With 18 years of history in Spain and despite accounting for only 3% of the global results of its parent company, Brico Depot, the brand of DIY stores with which the Kingfisher chain operates in the Iberian Peninsula, plans its expansion. The objective is to double the number of establishments taking advantage of the boom in the rage for the home left by the coronavirus pandemic and its months of forced seclusion. “The potential of the Spanish market is very great and we are not exploiting it as an industry,” says the CEO of the Spanish subsidiary of the British giant, Michael Foulds.

After a 2021 in which the company has registered an increase of 23% in sales (up to 428 million euros) and 240% in profit (up to a total of 14.6 million euros), Brico Depot wants to bet on again for “this region”. “In Spain there is less supply of DIY than in countries like France, Germany or the United Kingdom and, however, it has more owners living in their own houses than these three countries,” explains Foulds, who adds that in Spain the houses have ” on average between 40 and 45 years of age and need investment and a certain level of care from their owners.

Brico Depot currently has 31 establishments in the Iberian Peninsula, and the goal is to at least double this figure with some stores between 5,000 and 6,000 square meters, “especially” in the cities of Madrid, Barcelona and Lisbon, but also others more little. In fact, they do not rule out “in the future” reaching agreements with companies “such as Cepsa or Repsol” to be able to deliver products to their customers at these service stations or have “corners” in supermarkets.

However, the momentum of the online channel is increasing and 60% of the purchases made by its customers already have “an online-offline trip and vice versa”, as it acknowledges. Two years ago this percentage was 40%. “At peak times we already reach 10% of total sales,” he adds. The company also plans to boost sales to professionals, which account for 25% of the total, the rest being private individuals “with a certain level of knowledge”, as he explains. To do this, they have launched a loyalty program that, under the name Scan & Collect, allows its users to have their invoice history, or the delivery service in three days and the technical service in 30 minutes. “We’re putting energy into this 25%,” he says.

Despite the inflationary spiral due to the war in Ukraine, they do not foresee a rise in prices. “Our strategy is to always guarantee the most competitive prices. Not only do we verify that we have these most competitive prices in each market, but we also offer our customers a minimum price guarantee and if for one reason or another they find a cheaper product in the competition, we return this difference multiplied by two”, he explains.

However, it does admit that there have been supply shortages in some products. “The current context is complex due to the scarcity of raw materials and supply difficulties in Europe, but we see it more as an opportunity because our customers are increasingly looking for more value,” he explains. This is the case of wood, a product on which they have had reception problems due to the war, but which have already been solved. “We have stopped selling products that come from these two regions (Russia and Ukraine) and we are looking for other sources, other origins and other countries to buy products. In the case of wood we have solved it although it has been complicated for a few months », he indicates.
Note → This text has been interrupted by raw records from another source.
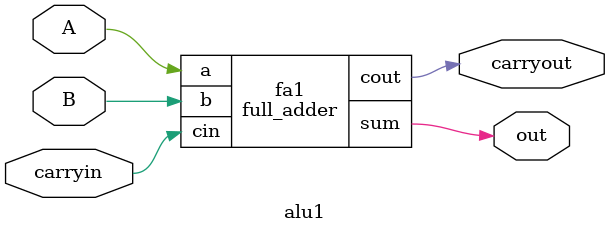
<source format=v>
module full_adder(sum, cout, a, b, cin);
    output sum, cout;
    input  a, b, cin;
    wire   partial_s, partial_c1, partial_c2;

    assign sum  = a ^ b ^ cin;
    assign cout = (a & b) | ((a ^ b) & cin);

endmodule // full_adder

// 01x - arithmetic, 1xx - logic
module alu1(out, carryout, A, B, carryin);
    output      out, carryout;
    input       A, B, carryin;

    full_adder fa1(out, carryout, A, B, carryin);

endmodule // alu1

</source>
The passage of the pandemic

“I think that after confinement the idea of ​​​​investing in the home, of spending more time, has become more pronounced,” admits Foulds, who does not believe that this trend will decline mainly for two reasons: the interest in DIY among millennials, the age group between 18 and 29 years, and the interest of consumers in reducing their impact on the environment.

“60% of our customers are actively looking to reduce their energy consumption, compared to the cost of electricity or fuel,” says Mike. According to his figures, 10% of Kingfisher’s sales come from products that reduce energy and/or water consumption. Among the examples of best-selling products, it points to more efficient air conditioners or windows that reduce the transfer of heat and cold to better maintain the temperature of the interiors, while the gap is solar panels for self-consumption. “In the past we sold them and now it’s something we’re working on,” he adds.